Kotovsky L, Baillargeon R. Cognition 1998; 67(3): 311-351.

Affiliation

Department of Psychology, University of Illinois, Champaign 61820, USA.

Copyright

(Copyright © 1998, Elsevier Publishing)

DOI

unavailable

PMID

9775513

Abstract

Previous research indicates that, when shown a collision between a moving and a stationary object, 11-month-old infants believe that the size of the moving object affects how far the stationary object is displaced. The present experiments examined whether 6.5- and 5.5-month-old infants hold the same belief. The infants sat in front of a horizontal track; to the left of the track was an inclined ramp. A wheeled toy bug rested on the track at the bottom of the ramp. The infants were habituated to an event in which a medium-size cylinder rolled down the ramp and hit the bug, propelling it to the middle of the track. Next, the infants saw two test events in which novel cylinders propelled the bug to the end of the track. The two novel cylinders were identical to the habituation cylinder in material but not in size: one was larger (large-cylinder event) and one was smaller (small-cylinder event) than the habituation cylinder. The 6.5-month-old infants, and the 5.5-month-old female infants, looked reliably longer at the small- than at the large-cylinder event.

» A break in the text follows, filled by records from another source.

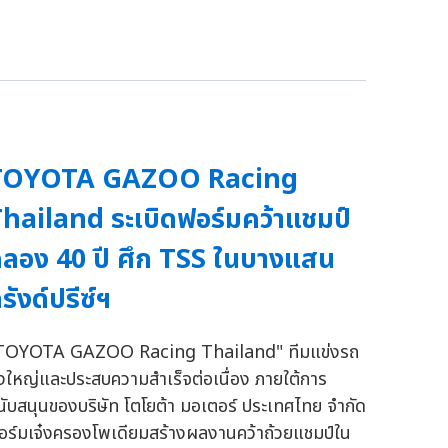
TOYOTA GAZOO Racing
hailand ระเบิดฟอร์มคว้าแชมป์
ลอง 40 ปี ศึก TSS ในบางแสน
รังด์ปรีซ์ฯ
TOYOTA GAZOO Racing Thailand" ทีมแข่งรถ
ิ่งใหญ่และประสบความสำเร็จต่อเนื่อง ภายใต้การ
นับสนุนของบริษัท โตโยต้า มอเตอร์ ประเทศไทย จำกัด
อร์มเจ๋งครองโพเดียมสร้างผลงานคว้าถ้วยแชมป์ใน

These and control results indicated that the infants (a) believed that the size of the cylinder affected the length of the bug's trajectory and (b) used the habituation event to calibrate their predictions about the test events. Unlike the other infants, the 5.5-month-old male infants tended to look equally at the small- and large-cylinder events. Further results indicated that this negative finding was not due to the infants' (a) failure to remember how far the bug rolled in the habituation event or (b) inability to use the habituation event to calibrate predictions about novel test events. Together, the present results suggest the following conclusions. First, when shown a collision between a moving and a stationary object, infants aged 5.5-6.5 months (a) believe that there is a proportional relation between the size of the moving object and the distance traveled by the stationary object and (b) can engage in calibration-based reasoning about this size/distance relation. Second, female infants precede males by a few weeks in this development, for reasons that may be related to sex differences in the maturation of depth perception.